Silent Hearts (Hamilton Stables 3)
Nick was outside the restaurant, breathing in the chilled night air, his mind fuzzy from the effort to sit beside his brother without starting an argument. He and Becca climbed into his BMW and he set off down the road, the quiet giving way to thoughts he didn’t want to have—questions he didn’t want to answer. Because at the end of the day, maybe Trip was right. Maybe it was time to sell.
    “You okay?” Becca asked once they pulled down her driveway and were parked outside her house.
    “Yeah, just thinking.” Nick rolled his head toward her, and Becca opened her mouth to ask him something, but Nick’s brain couldn’t handle any more questions, any more thoughts. “See you tomorrow?”
    Her mouth snapped closed and she glanced out the windshield. “Right. See you tomorrow, Nick.”

Chapter Four
    B ecca woke to the sound of someone or something banging around in her kitchen. Immediately, she grabbed the baseball bat she kept beside her bed and started out the door.
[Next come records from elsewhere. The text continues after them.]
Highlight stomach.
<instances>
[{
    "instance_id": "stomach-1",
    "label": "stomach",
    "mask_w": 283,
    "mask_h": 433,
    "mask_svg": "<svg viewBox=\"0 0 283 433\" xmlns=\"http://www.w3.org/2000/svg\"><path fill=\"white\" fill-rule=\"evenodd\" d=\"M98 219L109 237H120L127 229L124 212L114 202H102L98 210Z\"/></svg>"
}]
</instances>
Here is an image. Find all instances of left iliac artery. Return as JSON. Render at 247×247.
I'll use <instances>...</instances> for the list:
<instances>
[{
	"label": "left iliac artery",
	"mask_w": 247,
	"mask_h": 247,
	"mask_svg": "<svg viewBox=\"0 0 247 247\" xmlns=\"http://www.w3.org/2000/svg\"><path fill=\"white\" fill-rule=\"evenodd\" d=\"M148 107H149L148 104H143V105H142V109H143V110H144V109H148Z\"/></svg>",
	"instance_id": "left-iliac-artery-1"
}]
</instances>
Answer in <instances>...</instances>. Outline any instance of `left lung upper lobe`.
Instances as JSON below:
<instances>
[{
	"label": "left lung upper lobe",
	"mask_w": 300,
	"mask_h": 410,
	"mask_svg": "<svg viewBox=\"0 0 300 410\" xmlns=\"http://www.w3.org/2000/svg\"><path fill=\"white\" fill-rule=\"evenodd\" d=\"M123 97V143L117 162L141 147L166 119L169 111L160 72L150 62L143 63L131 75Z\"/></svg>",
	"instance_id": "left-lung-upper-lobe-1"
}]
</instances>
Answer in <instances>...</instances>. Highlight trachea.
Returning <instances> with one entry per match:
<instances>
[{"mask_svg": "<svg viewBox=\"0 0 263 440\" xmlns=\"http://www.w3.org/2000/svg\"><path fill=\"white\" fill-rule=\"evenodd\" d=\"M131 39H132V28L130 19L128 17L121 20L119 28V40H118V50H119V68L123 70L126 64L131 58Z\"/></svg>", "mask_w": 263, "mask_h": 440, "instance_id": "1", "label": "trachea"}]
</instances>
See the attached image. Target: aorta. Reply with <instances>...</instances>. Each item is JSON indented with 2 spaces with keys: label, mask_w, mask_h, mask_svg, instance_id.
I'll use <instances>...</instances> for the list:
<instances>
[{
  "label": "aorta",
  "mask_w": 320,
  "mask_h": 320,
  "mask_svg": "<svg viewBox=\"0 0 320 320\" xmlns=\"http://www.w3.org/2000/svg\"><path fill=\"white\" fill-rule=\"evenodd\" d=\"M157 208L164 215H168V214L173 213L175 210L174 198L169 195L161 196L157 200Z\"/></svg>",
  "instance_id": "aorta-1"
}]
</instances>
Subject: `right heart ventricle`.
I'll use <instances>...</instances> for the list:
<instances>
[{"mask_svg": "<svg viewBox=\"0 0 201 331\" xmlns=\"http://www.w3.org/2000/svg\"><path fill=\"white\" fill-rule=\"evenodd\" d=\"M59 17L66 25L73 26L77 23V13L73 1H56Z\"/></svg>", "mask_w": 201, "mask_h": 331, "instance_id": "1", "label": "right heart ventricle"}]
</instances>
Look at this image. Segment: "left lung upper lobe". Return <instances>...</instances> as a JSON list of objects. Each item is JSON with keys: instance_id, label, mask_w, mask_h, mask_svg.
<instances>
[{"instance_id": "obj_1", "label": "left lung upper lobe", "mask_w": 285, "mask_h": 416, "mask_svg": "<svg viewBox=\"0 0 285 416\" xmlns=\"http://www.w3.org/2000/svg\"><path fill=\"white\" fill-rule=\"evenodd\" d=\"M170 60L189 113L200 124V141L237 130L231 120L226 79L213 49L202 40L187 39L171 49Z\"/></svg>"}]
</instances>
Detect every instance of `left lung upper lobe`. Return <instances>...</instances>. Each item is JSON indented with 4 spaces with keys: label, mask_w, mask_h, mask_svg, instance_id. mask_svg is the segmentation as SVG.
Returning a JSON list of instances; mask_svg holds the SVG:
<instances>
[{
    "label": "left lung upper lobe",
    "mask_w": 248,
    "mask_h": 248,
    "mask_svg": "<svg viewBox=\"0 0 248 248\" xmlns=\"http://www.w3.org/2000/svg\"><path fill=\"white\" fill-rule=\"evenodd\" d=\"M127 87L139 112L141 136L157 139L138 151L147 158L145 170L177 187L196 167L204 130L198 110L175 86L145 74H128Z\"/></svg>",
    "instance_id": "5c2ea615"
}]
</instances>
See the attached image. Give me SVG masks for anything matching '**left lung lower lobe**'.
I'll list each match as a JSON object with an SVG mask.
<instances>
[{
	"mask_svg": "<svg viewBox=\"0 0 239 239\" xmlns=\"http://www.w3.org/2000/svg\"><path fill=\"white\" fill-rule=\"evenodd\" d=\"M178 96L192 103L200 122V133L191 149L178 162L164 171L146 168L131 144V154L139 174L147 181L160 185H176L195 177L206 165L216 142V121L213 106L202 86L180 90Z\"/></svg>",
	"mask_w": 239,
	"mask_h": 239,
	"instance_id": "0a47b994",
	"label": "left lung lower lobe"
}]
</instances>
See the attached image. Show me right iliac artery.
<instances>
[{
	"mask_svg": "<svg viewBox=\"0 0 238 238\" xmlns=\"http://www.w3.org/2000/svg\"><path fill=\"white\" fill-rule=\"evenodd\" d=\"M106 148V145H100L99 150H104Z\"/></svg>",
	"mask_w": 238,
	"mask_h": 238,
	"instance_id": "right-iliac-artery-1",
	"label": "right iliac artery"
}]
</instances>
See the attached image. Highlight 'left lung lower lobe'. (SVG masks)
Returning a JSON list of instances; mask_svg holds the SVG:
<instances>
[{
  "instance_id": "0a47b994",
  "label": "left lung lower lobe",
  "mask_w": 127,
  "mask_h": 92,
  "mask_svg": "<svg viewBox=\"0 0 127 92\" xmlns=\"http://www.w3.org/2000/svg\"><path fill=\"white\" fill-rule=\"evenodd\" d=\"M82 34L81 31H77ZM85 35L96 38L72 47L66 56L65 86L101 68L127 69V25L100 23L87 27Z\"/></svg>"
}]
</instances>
Thank God she hadn’t woken up thirty minutes before to exercise like she’d planned or she might have been killed by the intruder.
    She edged down the still-dark hall because the sun wasn’t fully awake either, and then jumped into the kitchen, only to scream and then listen as the person in her fridge screamed, and then the baby on said person’s hip began to cry. Loudly.
    “Reagan? What in the hell—?”
    “Shhh!” her sister reprimanded, then pointed to the child sitting at Becca’s kitchen table, her hands over her ears like earmuffs. Her light brown hair was parted down the middle and pulled up into two high pigtails that hung in curls, and she had the same olive complexion as most of the Starks.
    “Oops, sorry, Anna banana.” Becca dropped the bat on her couch and walked over to peck her niece’s chipmunk cheek, then glared at her sister. “What are you doing here this early in the morning?”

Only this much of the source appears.